Records from a data collection:
◆ ◆ ◆ ◆ ◆ ◆ ◆

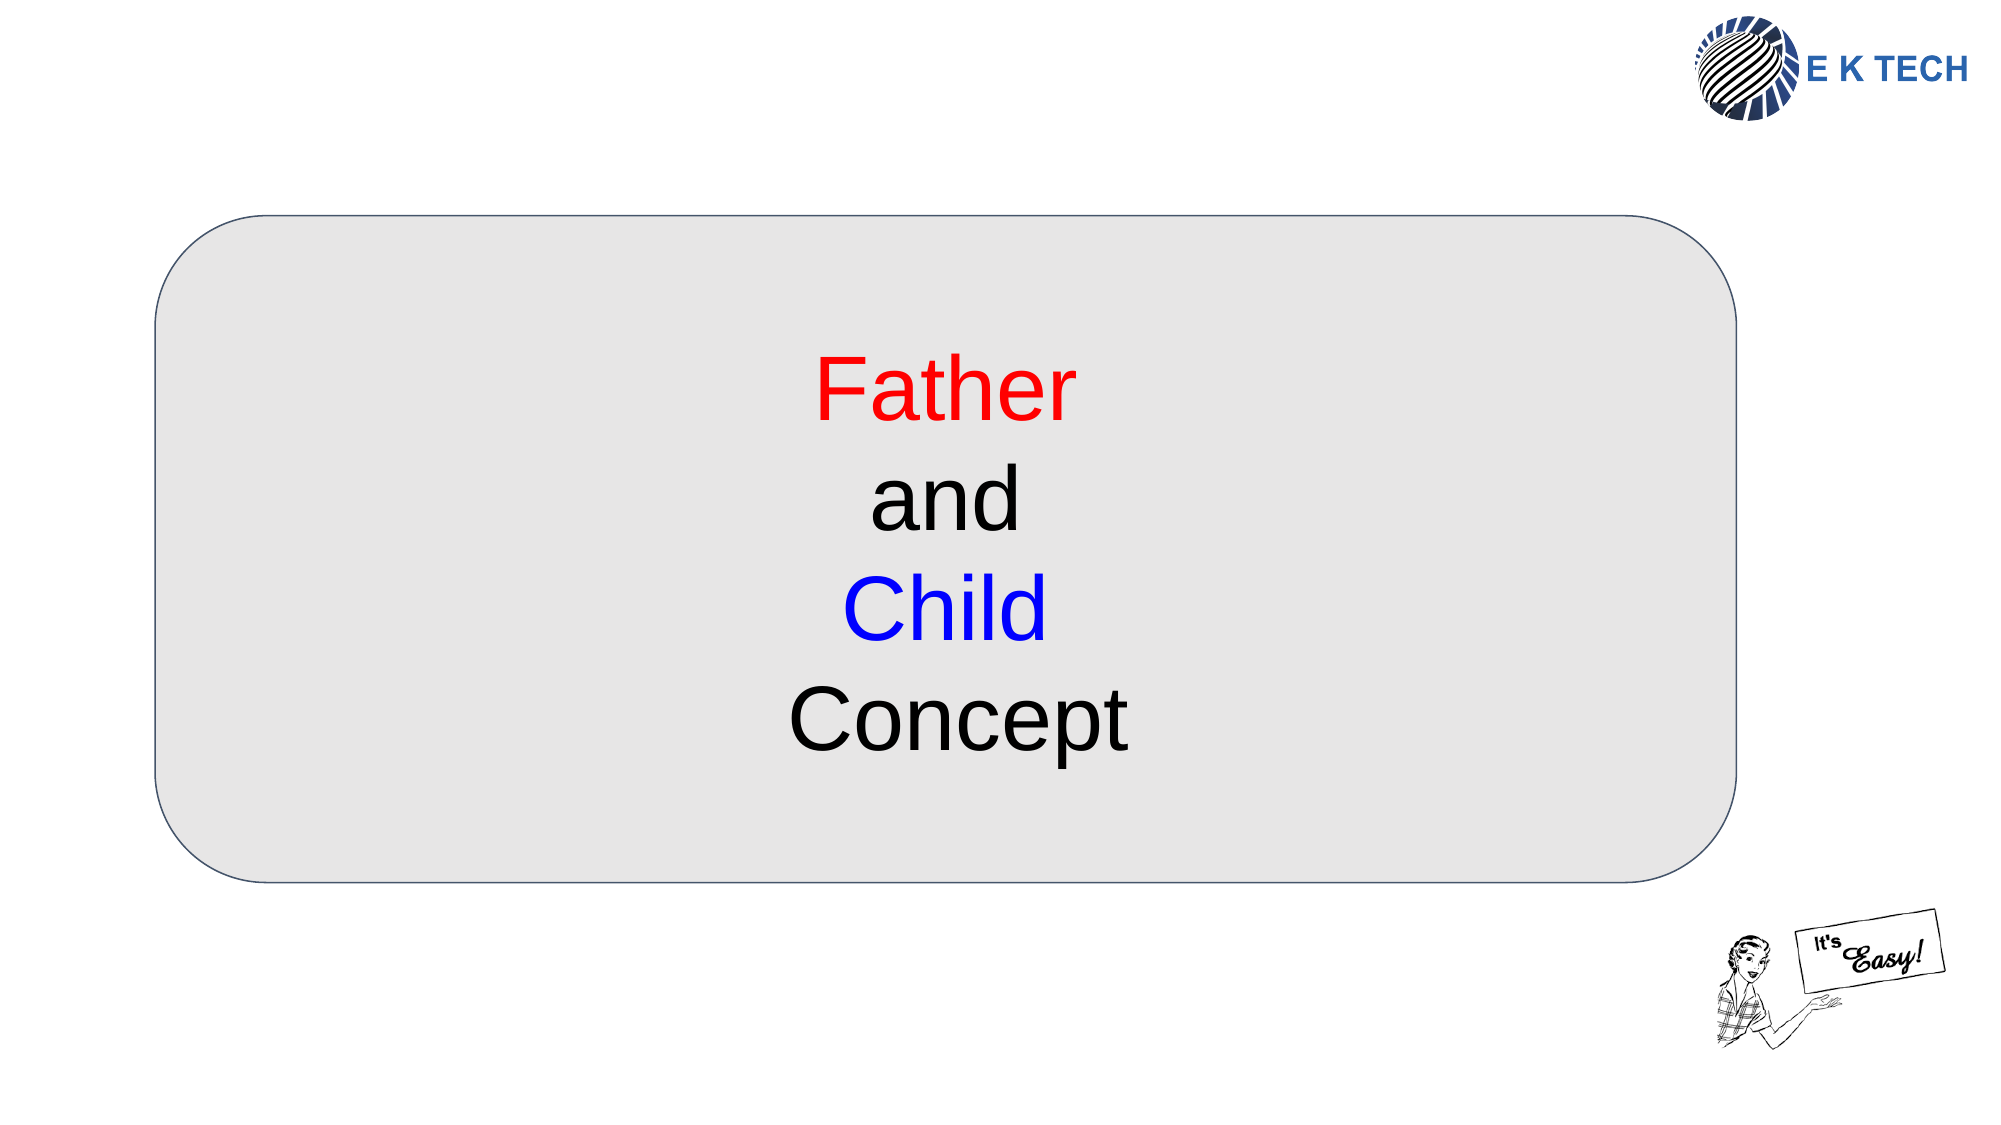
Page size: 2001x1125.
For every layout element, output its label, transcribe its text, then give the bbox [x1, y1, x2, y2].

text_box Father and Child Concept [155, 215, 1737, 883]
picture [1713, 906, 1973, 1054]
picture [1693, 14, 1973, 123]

◆ ◆ ◆ ◆ ◆ ◆ ◆

*Action item*.
Give the entries again, exactly and in full, with no image included.

*Solution*.
Page size: 2001x1125.
For every layout element, output its label, transcribe its text, then give the bbox [x1, y1, x2, y2].

text_box Father and Child Concept [155, 215, 1737, 883]
picture [1713, 906, 1973, 1054]
picture [1693, 14, 1973, 123]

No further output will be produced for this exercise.